The stock market affects the economy in the following ways:
- Individual wealth
- pension funds
- investor confidence
- ability to gain finance
- bond yields
The state of the stock market can significantly influence the confidence in not only businesses, but also consumers.
However, this relationship also works the other way round.
During bull markets, firms and consumers feel confident spending money, and this boosts the markets.
Consequently, during a bear market (or the threat of one) businesses and consumers are more likely to be careful with their money.
Currently, the markets are doing well, so why are Americans not investing in them?
Why are people avoiding the stock market?
The current bull market has been going strong since 2009, and yet there continues to be little confidence in the stock exchange.
One potential reason for this could be the effect the dot-com bubble had on investor's finances in 2000, followed by the financial crash in 2008.
Other possible reasons people do not invest in the stock market include:
- They believe they cannot afford to
- they wouldn't know where to begin
- distrust in the stock market
What should you consider before you invest?
You should not start to invest in stocks without first learning as much as you can about the stock market.
As well as learning about the markets, you should also determine your financial situation.
You will need to take careful consideration to ensuring you have enough to cover any debt as well as an emergency fund to assist in unforeseen circumstances such as job losses.
It is also helpful if you plan your investments.
You should consider why you are investing.
If you have a goal, then you are more likely to remain focus and succeed.
Conclusion
A recent study revealed that Americans are more likely to invest their money long term in real estate or cash.
Investing in real estate is a sensible long-term investment; however investing in cash is usually only suitable for short-term investments due to low return yields.
Despite the stock market recently showing incredible resilience despite the markets being volatile, Americans continue to have little confidence in the equity markets.
The economies linked to the economy and a stock market crash has the potential to trigger a recession.
Bull markets spark confidence in businesses and consumers while bear markets cause consumers and businesses to be more frugal.
We are currently in a bull market and have been since 2009.
There are many reasons that Americans may be avoiding the stock markets; these include being deterred from past stock market crashes, inability to afford to invest, unsure where to start, distrust of the stock exchange.
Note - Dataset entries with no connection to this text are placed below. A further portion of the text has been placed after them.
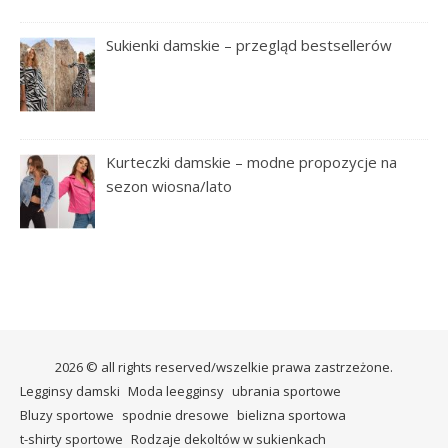
Sukienki damskie – przegląd bestsellerów
Kurteczki damskie – modne propozycje na
sezon wiosna/lato
2026 © all rights reserved/wszelkie prawa zastrzeżone.
Legginsy damski
Moda leegginsy
ubrania sportowe
Bluzy sportowe
spodnie dresowe
bielizna sportowa
t-shirty sportowe
Rodzaje dekoltów w sukienkach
Anyone who is considering investing in the stock market should learn about how it works.
It is also important to look at your finances, paying close attention to any debts and ensuring you have provisions saved in the case of any emergencies that may occur.
Finally, it would be helpful if you draw up a plan that details what you are hoping to achieve by investing in the stock market.
A program will not only help you to remain in focus, but it will also help you to succeed.